━━━ Entries shown
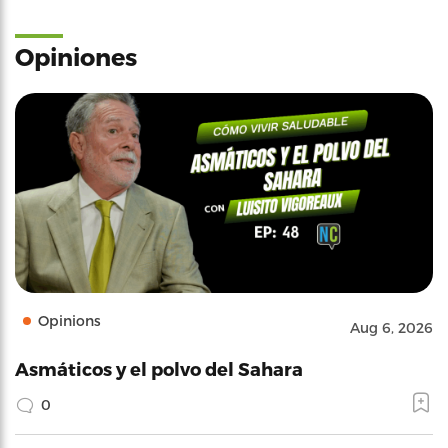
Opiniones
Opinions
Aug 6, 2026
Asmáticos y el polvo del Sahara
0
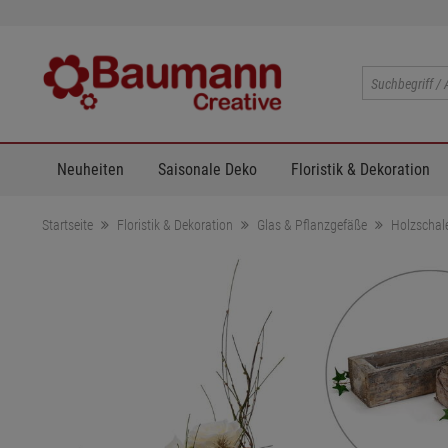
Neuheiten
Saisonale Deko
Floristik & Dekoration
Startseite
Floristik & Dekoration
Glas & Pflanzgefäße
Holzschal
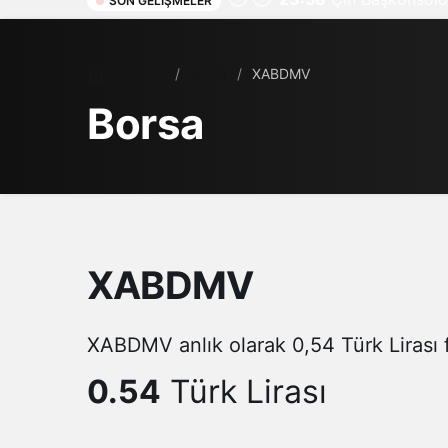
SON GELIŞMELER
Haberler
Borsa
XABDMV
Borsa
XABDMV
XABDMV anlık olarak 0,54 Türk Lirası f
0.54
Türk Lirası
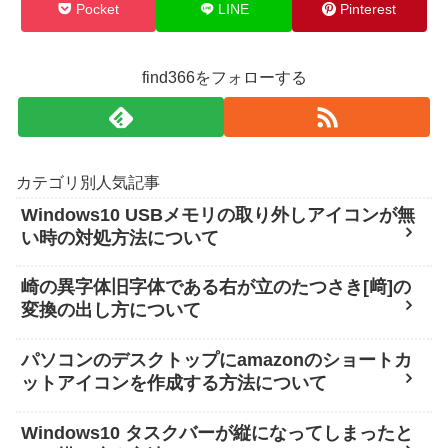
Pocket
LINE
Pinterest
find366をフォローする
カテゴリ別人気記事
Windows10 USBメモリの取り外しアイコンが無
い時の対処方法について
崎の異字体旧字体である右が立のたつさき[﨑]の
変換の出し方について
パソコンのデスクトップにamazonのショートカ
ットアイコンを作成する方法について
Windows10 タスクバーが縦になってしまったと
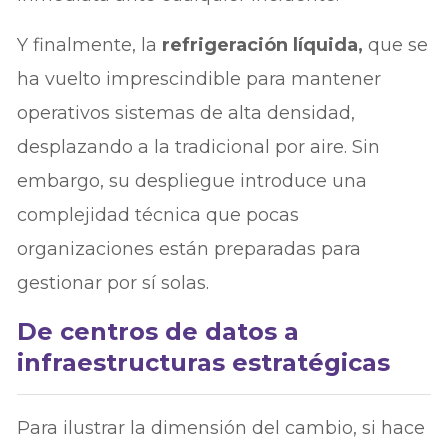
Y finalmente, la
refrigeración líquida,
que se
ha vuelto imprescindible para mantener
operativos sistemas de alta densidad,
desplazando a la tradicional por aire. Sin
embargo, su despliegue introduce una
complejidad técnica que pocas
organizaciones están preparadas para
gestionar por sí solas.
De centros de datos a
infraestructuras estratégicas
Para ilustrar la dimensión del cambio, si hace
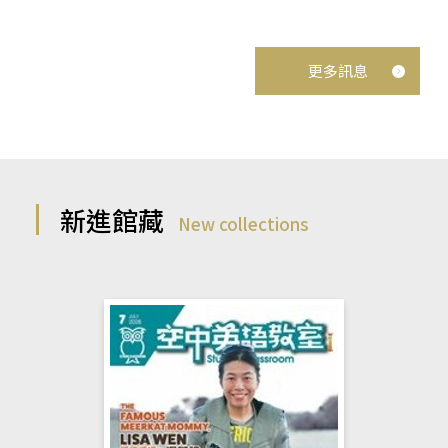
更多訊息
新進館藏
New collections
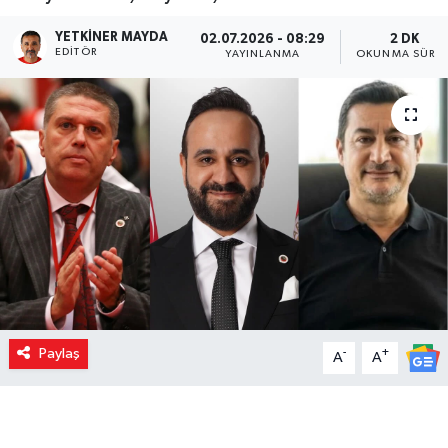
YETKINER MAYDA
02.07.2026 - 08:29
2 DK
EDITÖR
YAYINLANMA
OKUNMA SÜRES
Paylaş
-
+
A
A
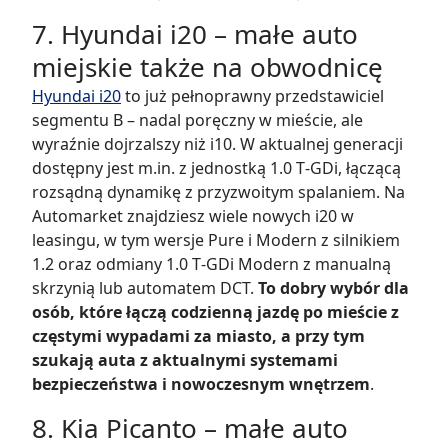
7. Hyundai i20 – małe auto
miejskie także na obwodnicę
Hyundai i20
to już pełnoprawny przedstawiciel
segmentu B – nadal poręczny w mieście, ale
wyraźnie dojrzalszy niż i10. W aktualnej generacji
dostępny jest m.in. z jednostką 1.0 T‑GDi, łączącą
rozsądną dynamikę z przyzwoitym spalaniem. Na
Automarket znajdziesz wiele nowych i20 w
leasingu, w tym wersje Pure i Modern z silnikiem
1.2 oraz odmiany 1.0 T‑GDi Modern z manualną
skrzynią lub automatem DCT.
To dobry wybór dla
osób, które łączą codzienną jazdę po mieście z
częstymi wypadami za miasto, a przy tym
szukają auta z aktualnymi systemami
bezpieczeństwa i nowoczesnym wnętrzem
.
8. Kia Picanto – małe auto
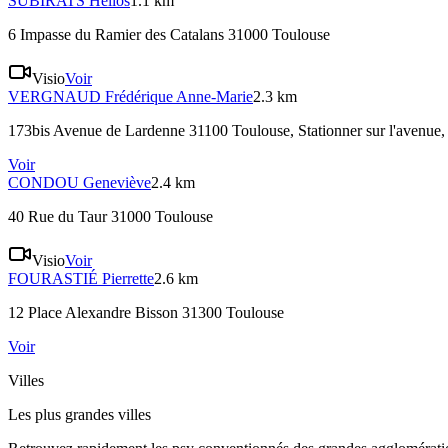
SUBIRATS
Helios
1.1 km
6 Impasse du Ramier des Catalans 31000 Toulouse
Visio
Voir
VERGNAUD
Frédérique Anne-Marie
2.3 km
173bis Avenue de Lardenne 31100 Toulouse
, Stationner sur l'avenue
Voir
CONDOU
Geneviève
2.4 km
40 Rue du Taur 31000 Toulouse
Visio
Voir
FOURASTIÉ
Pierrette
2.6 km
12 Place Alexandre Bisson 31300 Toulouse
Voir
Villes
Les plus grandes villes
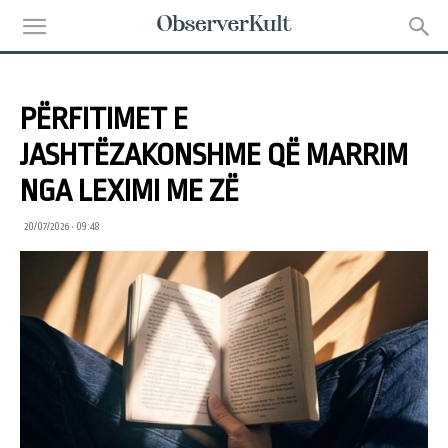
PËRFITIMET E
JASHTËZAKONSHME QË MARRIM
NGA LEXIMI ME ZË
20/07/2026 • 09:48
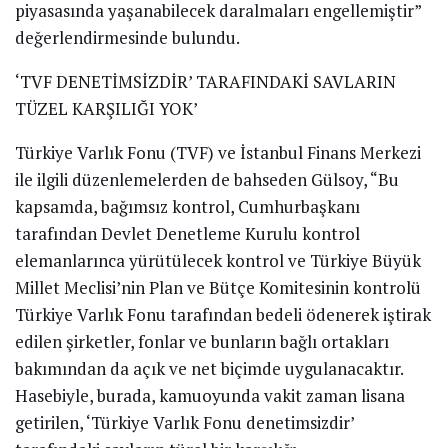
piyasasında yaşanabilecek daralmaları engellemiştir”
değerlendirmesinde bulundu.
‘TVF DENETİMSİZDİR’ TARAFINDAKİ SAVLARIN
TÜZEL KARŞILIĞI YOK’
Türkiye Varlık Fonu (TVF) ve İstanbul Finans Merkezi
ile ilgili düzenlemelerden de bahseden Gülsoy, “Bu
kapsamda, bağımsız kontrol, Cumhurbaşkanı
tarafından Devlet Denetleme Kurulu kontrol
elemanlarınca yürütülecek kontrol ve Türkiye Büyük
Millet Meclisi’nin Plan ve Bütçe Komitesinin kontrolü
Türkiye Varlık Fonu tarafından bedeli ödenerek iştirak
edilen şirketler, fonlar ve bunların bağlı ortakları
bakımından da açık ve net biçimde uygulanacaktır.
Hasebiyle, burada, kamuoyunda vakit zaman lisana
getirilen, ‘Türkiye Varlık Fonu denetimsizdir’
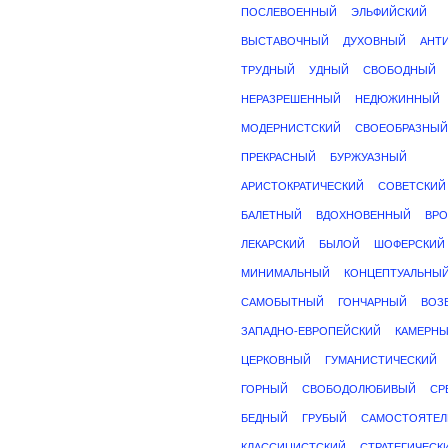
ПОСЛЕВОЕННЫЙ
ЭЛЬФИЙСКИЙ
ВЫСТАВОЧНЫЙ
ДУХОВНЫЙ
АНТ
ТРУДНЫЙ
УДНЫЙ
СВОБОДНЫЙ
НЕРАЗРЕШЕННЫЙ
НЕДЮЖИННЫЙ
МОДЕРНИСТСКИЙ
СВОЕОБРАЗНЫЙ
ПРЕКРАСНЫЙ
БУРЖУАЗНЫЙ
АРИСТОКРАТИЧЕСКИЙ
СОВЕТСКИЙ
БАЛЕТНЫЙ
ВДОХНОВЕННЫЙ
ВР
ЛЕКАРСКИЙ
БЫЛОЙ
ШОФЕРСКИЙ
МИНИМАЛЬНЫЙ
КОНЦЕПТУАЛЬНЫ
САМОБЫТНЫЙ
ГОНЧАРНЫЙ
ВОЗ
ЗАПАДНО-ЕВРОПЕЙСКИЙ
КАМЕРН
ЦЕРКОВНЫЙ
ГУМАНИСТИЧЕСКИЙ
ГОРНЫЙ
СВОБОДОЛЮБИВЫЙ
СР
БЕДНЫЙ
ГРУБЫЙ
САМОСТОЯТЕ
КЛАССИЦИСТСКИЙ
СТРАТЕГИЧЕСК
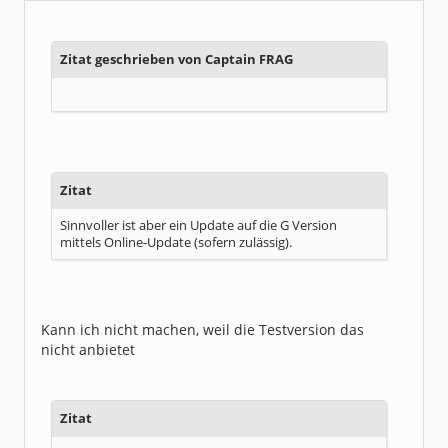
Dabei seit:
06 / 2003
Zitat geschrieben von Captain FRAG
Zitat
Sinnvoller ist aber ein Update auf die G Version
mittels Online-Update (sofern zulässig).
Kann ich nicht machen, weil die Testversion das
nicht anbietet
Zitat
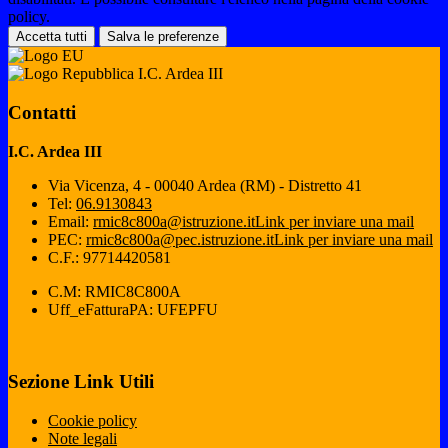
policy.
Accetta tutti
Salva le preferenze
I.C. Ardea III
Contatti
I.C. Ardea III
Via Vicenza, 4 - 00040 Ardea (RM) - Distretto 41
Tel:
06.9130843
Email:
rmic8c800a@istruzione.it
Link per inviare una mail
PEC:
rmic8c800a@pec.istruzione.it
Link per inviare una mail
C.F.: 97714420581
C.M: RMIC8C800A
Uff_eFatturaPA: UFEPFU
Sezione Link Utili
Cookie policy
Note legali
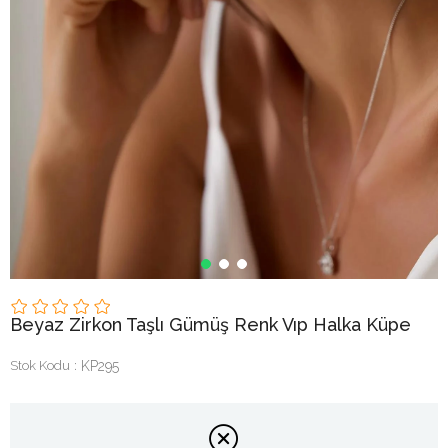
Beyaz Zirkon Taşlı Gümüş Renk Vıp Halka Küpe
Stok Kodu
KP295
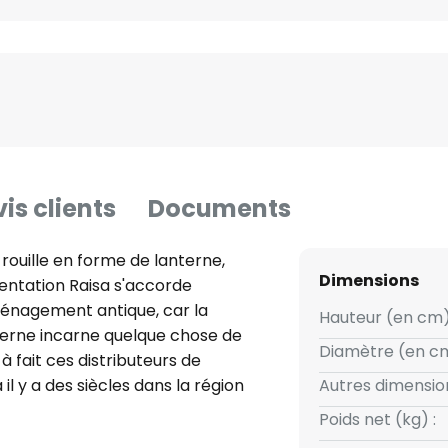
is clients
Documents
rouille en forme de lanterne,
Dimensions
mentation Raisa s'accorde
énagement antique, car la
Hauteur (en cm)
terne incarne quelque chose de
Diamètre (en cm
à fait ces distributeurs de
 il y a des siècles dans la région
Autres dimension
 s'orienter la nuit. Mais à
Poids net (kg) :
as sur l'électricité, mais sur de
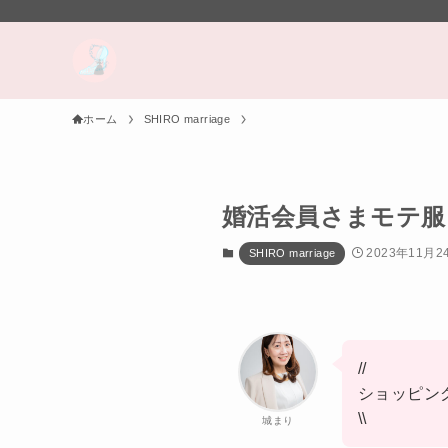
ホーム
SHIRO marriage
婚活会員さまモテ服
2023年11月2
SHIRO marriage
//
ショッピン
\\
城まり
━━━━━━
Task brief: Transcribe every line of text in the listing above, from beginning to end, leaving out the pictures.

Response to this task:
Opiniones
Opinions
Aug 6, 2026
Asmáticos y el polvo del Sahara
0
Neuheiten
Saisonale Deko
Floristik & Dekoration
Startseite
Floristik & Dekoration
Glas & Pflanzgefäße
Holzschal
SON GELIŞMELER
Haberler
Borsa
XABDMV
Borsa
XABDMV
XABDMV anlık olarak 0,54 Türk Lirası f
0.54
Türk Lirası
Pocket
LINE
Pinterest
find366をフォローする
カテゴリ別人気記事
Windows10 USBメモリの取り外しアイコンが無
い時の対処方法について
崎の異字体旧字体である右が立のたつさき[﨑]の
変換の出し方について
パソコンのデスクトップにamazonのショートカ
ットアイコンを作成する方法について
Windows10 タスクバーが縦になってしまったと
Y finalmente, la
refrigeración líquida,
que se
ha vuelto imprescindible para mantener
operativos sistemas de alta densidad,
desplazando a la tradicional por aire. Sin
embargo, su despliegue introduce una
complejidad técnica que pocas
organizaciones están preparadas para
gestionar por sí solas.
De centros de datos a
infraestructuras estratégicas
Para ilustrar la dimensión del cambio, si hace
更多訊息
新進館藏
New collections
YETKINER MAYDA
02.07.2026 - 08:29
2 DK
EDITÖR
YAYINLANMA
OKUNMA SÜRES
Paylaş
-
+
A
A
7. Hyundai i20 – małe auto
miejskie także na obwodnicę
Hyundai i20
to już pełnoprawny przedstawiciel
segmentu B – nadal poręczny w mieście, ale
wyraźnie dojrzalszy niż i10. W aktualnej generacji
dostępny jest m.in. z jednostką 1.0 T‑GDi, łączącą
rozsądną dynamikę z przyzwoitym spalaniem. Na
Automarket znajdziesz wiele nowych i20 w
leasingu, w tym wersje Pure i Modern z silnikiem
1.2 oraz odmiany 1.0 T‑GDi Modern z manualną
skrzynią lub automatem DCT.
To dobry wybór dla
osób, które łączą codzienną jazdę po mieście z
częstymi wypadami za miasto, a przy tym
szukają auta z aktualnymi systemami
bezpieczeństwa i nowoczesnym wnętrzem
.
8. Kia Picanto – małe auto
SUBIRATS
Helios
1.1 km
6 Impasse du Ramier des Catalans 31000 Toulouse
Visio
Voir
VERGNAUD
Frédérique Anne-Marie
2.3 km
173bis Avenue de Lardenne 31100 Toulouse
, Stationner sur l'avenue
Voir
CONDOU
Geneviève
2.4 km
40 Rue du Taur 31000 Toulouse
Visio
Voir
FOURASTIÉ
Pierrette
2.6 km
12 Place Alexandre Bisson 31300 Toulouse
Voir
Villes
Les plus grandes villes
PËRFITIMET E
JASHTËZAKONSHME QË MARRIM
NGA LEXIMI ME ZË
20/07/2026 • 09:48
piyasasında yaşanabilecek daralmaları engellemiştir”
değerlendirmesinde bulundu.
‘TVF DENETİMSİZDİR’ TARAFINDAKİ SAVLARIN
TÜZEL KARŞILIĞI YOK’
Türkiye Varlık Fonu (TVF) ve İstanbul Finans Merkezi
ile ilgili düzenlemelerden de bahseden Gülsoy, “Bu
kapsamda, bağımsız kontrol, Cumhurbaşkanı
tarafından Devlet Denetleme Kurulu kontrol
elemanlarınca yürütülecek kontrol ve Türkiye Büyük
Millet Meclisi’nin Plan ve Bütçe Komitesinin kontrolü
Türkiye Varlık Fonu tarafından bedeli ödenerek iştirak
edilen şirketler, fonlar ve bunların bağlı ortakları
bakımından da açık ve net biçimde uygulanacaktır.
Hasebiyle, burada, kamuoyunda vakit zaman lisana
getirilen, ‘Türkiye Varlık Fonu denetimsizdir’
ПОСЛЕВОЕННЫЙ
ЭЛЬФИЙСКИЙ
ВЫСТАВОЧНЫЙ
ДУХОВНЫЙ
АНТ
ТРУДНЫЙ
УДНЫЙ
СВОБОДНЫЙ
НЕРАЗРЕШЕННЫЙ
НЕДЮЖИННЫЙ
МОДЕРНИСТСКИЙ
СВОЕОБРАЗНЫЙ
ПРЕКРАСНЫЙ
БУРЖУАЗНЫЙ
АРИСТОКРАТИЧЕСКИЙ
СОВЕТСКИЙ
БАЛЕТНЫЙ
ВДОХНОВЕННЫЙ
ВР
ЛЕКАРСКИЙ
БЫЛОЙ
ШОФЕРСКИЙ
МИНИМАЛЬНЫЙ
КОНЦЕПТУАЛЬНЫ
САМОБЫТНЫЙ
ГОНЧАРНЫЙ
ВОЗ
ЗАПАДНО-ЕВРОПЕЙСКИЙ
КАМЕРН
ЦЕРКОВНЫЙ
ГУМАНИСТИЧЕСКИЙ
ГОРНЫЙ
СВОБОДОЛЮБИВЫЙ
СР
БЕДНЫЙ
ГРУБЫЙ
САМОСТОЯТЕ
КЛАССИЦИСТСКИЙ
СТРАТЕГИЧЕСК
Dabei seit:
06 / 2003
Zitat geschrieben von Captain FRAG
Zitat
Sinnvoller ist aber ein Update auf die G Version
mittels Online-Update (sofern zulässig).
Kann ich nicht machen, weil die Testversion das
nicht anbietet
Zitat
policy.
Accetta tutti
Salva le preferenze
I.C. Ardea III
Contatti
I.C. Ardea III
Via Vicenza, 4 - 00040 Ardea (RM) - Distretto 41
Tel:
06.9130843
Email:
rmic8c800a@istruzione.it
Link per inviare una mail
PEC:
rmic8c800a@pec.istruzione.it
Link per inviare una mail
C.F.: 97714420581
C.M: RMIC8C800A
Uff_eFatturaPA: UFEPFU
Sezione Link Utili
Cookie policy
Note legali
Beyaz Zirkon Taşlı Gümüş Renk Vıp Halka Küpe
Stok Kodu
KP295
is clients
Documents
rouille en forme de lanterne,
Dimensions
mentation Raisa s'accorde
énagement antique, car la
Hauteur (en cm)
terne incarne quelque chose de
Diamètre (en cm
à fait ces distributeurs de
 il y a des siècles dans la région
Autres dimension
 s'orienter la nuit. Mais à
Poids net (kg) :
as sur l'électricité, mais sur de
ホーム
SHIRO marriage
婚活会員さまモテ服
2023年11月2
SHIRO marriage
//
ショッピン
\\
城まり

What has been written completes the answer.